Copy the material word for word from the line with "Header WCS: RA---TAN/DEC--TAN" to the line with "scale 1.25 arcsec/px".

-- begin --

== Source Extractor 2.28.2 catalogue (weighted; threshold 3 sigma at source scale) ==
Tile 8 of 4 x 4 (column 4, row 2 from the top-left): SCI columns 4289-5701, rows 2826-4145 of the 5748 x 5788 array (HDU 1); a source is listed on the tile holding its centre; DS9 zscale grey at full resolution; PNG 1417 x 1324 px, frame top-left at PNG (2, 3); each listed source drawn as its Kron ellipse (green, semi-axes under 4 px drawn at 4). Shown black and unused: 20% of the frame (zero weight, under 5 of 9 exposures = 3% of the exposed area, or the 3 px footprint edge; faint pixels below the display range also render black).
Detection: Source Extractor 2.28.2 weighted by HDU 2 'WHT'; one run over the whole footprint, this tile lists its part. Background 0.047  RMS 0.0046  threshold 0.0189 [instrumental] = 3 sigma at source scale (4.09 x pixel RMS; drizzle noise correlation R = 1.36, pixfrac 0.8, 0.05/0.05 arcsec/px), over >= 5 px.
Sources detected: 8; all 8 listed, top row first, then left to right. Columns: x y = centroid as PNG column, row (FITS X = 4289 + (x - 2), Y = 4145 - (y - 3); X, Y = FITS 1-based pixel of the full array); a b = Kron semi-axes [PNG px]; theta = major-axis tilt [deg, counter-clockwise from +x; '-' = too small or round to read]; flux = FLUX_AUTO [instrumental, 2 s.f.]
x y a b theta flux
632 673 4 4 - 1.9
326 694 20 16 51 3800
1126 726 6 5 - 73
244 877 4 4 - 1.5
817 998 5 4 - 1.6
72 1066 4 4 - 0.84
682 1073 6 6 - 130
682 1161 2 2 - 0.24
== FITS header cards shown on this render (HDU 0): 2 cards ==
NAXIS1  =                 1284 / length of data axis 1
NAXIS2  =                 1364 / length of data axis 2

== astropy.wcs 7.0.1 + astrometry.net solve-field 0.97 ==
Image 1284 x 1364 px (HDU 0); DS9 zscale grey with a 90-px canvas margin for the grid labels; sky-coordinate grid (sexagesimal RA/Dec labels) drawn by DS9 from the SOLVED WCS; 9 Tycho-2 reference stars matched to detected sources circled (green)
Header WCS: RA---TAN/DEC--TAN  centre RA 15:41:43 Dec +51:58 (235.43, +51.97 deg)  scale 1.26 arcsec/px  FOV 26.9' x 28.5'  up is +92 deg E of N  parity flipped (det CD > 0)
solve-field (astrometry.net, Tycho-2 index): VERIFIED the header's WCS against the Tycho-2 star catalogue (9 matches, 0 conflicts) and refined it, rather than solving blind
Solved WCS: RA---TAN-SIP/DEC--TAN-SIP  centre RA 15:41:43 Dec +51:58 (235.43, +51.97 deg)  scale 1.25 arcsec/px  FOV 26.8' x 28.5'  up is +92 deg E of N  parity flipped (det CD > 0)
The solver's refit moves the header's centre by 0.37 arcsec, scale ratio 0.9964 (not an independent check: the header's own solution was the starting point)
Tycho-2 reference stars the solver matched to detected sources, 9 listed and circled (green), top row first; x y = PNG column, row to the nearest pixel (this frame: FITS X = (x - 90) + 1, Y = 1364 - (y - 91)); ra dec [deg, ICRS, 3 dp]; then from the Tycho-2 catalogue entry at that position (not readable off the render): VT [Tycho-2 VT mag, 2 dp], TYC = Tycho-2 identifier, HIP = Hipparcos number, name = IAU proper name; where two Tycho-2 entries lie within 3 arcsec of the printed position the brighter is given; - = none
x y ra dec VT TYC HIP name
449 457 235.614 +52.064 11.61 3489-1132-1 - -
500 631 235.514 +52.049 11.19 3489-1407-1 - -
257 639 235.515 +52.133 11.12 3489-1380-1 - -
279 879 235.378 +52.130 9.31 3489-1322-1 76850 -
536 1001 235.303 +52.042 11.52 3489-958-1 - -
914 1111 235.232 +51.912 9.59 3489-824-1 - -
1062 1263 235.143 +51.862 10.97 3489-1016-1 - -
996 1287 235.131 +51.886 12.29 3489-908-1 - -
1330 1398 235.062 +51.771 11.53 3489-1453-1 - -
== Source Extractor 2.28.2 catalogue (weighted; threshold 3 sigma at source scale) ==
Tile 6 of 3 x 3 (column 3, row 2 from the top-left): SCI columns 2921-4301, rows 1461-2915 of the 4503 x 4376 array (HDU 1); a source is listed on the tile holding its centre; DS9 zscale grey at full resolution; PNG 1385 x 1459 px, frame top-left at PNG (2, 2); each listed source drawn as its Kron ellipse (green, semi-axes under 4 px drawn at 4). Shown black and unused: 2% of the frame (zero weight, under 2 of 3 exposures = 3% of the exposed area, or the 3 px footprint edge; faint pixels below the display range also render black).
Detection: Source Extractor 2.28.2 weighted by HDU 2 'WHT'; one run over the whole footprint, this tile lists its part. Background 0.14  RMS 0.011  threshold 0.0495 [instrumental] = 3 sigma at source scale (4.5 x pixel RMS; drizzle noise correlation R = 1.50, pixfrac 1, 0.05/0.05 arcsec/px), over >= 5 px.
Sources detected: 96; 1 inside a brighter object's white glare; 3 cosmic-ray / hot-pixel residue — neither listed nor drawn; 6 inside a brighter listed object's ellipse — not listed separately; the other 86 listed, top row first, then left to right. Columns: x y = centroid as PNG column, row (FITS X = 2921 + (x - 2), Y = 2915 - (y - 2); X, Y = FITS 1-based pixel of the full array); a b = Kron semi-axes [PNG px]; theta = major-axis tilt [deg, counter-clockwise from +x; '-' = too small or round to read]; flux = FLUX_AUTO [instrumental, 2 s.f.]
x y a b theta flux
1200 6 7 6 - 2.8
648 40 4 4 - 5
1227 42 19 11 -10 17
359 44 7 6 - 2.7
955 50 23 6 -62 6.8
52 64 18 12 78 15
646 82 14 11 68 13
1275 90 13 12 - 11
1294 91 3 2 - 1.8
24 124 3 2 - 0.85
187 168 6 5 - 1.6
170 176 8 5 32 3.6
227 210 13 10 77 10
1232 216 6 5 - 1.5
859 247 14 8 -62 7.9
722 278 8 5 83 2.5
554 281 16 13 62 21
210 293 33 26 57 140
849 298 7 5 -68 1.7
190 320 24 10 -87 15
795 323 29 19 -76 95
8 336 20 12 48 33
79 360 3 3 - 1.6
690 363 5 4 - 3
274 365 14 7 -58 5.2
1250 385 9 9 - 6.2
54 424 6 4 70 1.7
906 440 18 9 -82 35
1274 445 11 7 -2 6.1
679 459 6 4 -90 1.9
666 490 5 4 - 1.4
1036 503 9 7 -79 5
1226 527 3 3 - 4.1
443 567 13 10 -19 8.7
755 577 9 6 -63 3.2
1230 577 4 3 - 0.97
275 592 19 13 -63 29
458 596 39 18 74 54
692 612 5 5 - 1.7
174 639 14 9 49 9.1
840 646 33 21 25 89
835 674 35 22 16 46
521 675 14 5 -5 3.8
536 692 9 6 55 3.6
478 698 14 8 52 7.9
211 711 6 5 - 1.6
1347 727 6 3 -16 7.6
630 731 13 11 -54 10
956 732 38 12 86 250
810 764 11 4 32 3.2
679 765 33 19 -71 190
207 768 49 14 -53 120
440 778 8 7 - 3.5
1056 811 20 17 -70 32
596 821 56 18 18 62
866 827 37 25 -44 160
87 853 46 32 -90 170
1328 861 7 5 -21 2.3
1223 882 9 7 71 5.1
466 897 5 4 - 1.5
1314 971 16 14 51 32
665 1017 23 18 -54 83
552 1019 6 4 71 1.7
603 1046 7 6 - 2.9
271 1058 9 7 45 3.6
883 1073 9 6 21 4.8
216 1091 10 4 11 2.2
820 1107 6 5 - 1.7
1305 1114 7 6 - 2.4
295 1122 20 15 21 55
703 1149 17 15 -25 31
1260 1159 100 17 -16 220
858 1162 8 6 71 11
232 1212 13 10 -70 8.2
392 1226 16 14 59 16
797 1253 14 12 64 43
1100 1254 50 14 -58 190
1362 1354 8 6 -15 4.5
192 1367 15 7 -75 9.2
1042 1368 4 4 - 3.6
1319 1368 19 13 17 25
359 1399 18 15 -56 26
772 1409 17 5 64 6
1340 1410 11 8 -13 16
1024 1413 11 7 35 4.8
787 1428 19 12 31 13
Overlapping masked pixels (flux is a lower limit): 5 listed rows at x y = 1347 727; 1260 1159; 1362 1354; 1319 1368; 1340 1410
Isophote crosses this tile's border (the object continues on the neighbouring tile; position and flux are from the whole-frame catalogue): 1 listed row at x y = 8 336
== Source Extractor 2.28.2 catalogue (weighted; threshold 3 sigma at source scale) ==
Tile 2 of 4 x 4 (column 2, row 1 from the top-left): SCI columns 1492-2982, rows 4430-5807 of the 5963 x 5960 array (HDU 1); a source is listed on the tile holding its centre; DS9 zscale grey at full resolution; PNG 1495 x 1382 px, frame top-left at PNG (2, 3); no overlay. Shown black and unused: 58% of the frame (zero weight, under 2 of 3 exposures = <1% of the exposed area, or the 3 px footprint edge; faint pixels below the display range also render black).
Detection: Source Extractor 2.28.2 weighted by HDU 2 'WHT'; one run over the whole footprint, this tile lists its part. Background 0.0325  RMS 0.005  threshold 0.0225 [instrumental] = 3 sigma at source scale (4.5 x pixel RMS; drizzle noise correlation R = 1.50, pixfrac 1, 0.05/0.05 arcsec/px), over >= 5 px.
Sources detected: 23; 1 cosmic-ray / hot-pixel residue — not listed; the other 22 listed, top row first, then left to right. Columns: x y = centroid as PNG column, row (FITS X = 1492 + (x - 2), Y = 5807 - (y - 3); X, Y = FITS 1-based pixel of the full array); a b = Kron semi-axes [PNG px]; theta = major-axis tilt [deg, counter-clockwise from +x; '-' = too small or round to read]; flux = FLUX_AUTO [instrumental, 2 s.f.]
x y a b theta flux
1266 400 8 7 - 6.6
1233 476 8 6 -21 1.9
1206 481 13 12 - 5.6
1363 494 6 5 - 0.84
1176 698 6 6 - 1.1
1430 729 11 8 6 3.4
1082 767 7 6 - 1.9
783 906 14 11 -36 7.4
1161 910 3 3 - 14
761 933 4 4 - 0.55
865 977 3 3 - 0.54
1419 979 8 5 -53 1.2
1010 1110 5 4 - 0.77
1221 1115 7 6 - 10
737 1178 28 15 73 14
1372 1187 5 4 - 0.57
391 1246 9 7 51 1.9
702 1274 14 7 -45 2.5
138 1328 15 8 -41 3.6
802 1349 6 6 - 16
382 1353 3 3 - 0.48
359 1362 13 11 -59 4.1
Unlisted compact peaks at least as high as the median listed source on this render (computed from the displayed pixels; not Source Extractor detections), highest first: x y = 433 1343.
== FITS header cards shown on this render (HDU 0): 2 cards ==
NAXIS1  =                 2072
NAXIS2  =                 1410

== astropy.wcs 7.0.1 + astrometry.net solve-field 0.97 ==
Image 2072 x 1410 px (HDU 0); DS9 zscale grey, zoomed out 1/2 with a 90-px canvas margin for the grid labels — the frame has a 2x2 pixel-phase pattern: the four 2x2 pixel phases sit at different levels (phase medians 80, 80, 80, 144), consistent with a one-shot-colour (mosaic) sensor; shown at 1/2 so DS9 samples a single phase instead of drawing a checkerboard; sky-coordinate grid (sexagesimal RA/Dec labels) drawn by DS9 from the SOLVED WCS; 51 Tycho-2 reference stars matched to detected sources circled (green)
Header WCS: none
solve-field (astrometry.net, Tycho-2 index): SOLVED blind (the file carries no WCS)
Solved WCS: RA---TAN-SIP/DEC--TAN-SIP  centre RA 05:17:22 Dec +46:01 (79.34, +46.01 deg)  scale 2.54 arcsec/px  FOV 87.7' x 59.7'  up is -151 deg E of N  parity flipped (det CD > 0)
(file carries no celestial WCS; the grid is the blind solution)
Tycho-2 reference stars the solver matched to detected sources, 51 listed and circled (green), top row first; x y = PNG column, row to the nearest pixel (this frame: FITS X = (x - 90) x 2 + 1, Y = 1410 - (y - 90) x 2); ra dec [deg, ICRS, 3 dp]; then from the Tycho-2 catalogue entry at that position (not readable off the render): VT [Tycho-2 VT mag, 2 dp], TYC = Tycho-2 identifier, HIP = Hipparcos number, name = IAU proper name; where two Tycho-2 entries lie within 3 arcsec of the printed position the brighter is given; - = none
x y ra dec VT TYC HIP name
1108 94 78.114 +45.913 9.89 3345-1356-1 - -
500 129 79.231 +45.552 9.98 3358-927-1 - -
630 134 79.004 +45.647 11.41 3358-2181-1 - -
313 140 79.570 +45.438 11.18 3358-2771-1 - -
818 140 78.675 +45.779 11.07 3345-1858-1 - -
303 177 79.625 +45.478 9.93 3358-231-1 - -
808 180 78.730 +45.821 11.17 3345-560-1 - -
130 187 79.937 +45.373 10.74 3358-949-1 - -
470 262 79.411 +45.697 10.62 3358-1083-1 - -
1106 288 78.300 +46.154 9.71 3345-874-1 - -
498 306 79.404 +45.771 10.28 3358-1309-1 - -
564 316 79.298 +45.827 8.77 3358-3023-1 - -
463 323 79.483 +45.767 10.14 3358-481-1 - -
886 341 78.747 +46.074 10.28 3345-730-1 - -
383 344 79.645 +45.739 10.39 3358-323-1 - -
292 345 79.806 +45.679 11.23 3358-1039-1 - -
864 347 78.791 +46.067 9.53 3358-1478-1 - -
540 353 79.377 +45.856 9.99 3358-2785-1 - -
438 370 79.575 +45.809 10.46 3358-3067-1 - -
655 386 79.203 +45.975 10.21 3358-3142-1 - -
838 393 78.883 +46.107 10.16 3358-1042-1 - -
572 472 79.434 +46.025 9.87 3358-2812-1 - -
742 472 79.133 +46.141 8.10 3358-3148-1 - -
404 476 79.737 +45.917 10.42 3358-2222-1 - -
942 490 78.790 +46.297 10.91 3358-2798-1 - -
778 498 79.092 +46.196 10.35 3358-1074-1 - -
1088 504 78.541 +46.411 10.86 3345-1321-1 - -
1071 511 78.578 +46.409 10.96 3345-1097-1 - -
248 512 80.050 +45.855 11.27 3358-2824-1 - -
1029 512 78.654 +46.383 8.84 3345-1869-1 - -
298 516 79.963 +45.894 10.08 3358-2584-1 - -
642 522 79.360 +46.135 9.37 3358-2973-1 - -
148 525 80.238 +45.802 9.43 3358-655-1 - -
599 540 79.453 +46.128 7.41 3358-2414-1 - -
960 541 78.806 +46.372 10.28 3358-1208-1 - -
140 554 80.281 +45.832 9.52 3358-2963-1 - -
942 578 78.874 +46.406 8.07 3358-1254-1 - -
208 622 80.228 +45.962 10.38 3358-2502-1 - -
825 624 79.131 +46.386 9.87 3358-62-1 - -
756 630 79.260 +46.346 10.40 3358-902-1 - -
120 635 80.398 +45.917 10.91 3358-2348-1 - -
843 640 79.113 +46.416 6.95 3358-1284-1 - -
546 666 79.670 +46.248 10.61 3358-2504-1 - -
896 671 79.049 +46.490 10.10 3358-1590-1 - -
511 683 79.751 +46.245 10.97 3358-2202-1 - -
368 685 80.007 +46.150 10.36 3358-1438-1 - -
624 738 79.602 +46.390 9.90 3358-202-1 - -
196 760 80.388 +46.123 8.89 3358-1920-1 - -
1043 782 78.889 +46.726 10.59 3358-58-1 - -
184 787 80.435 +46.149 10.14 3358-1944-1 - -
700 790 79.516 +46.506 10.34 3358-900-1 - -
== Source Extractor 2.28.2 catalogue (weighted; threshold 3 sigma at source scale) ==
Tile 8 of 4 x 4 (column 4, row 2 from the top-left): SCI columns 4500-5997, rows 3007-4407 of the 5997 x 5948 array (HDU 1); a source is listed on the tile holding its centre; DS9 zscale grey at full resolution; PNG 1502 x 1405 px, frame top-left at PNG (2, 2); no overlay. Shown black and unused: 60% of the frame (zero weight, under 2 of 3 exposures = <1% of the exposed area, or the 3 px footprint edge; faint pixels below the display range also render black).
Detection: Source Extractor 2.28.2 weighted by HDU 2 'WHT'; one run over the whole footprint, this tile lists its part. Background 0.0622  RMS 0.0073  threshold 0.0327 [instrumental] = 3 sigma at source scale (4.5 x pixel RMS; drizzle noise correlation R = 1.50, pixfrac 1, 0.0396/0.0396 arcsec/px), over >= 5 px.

-- end --

▸ Result for this task
Header WCS: RA---TAN/DEC--TAN  centre RA 15:41:43 Dec +51:58 (235.43, +51.97 deg)  scale 1.26 arcsec/px  FOV 26.9' x 28.5'  up is +92 deg E of N  parity flipped (det CD > 0)
solve-field (astrometry.net, Tycho-2 index): VERIFIED the header's WCS against the Tycho-2 star catalogue (9 matches, 0 conflicts) and refined it, rather than solving blind
Solved WCS: RA---TAN-SIP/DEC--TAN-SIP  centre RA 15:41:43 Dec +51:58 (235.43, +51.97 deg)  scale 1.25 arcsec/px  FOV 26.8' x 28.5'  up is +92 deg E of N  parity flipped (det CD > 0)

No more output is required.